* [REQUEST]: Pick out every line in the records that contains the string "Dental", and copy each one. Matches are case-sensitive.

* [SOURCE RECORDS]:
= = = =

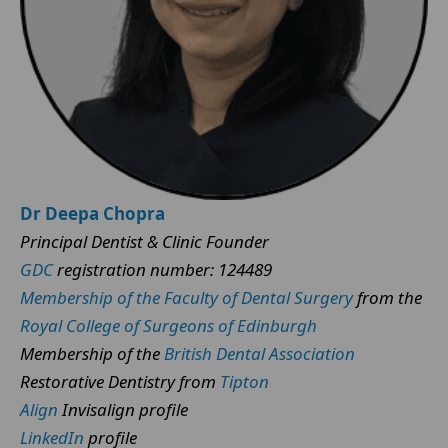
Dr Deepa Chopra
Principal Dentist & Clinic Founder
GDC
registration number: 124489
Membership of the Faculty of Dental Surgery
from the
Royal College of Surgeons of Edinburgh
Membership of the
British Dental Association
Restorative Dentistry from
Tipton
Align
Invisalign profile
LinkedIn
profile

= = = =

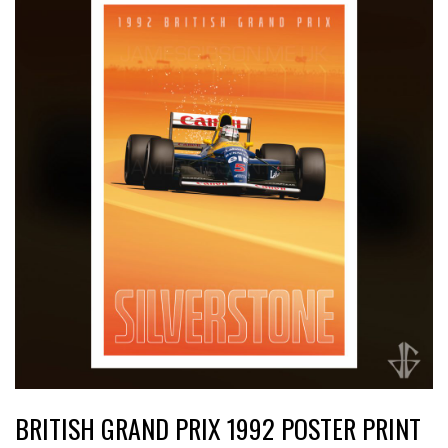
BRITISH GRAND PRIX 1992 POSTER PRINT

= = = =

* [COMPLETED TASK]:
Membership of the Faculty of Dental Surgery
British Dental Association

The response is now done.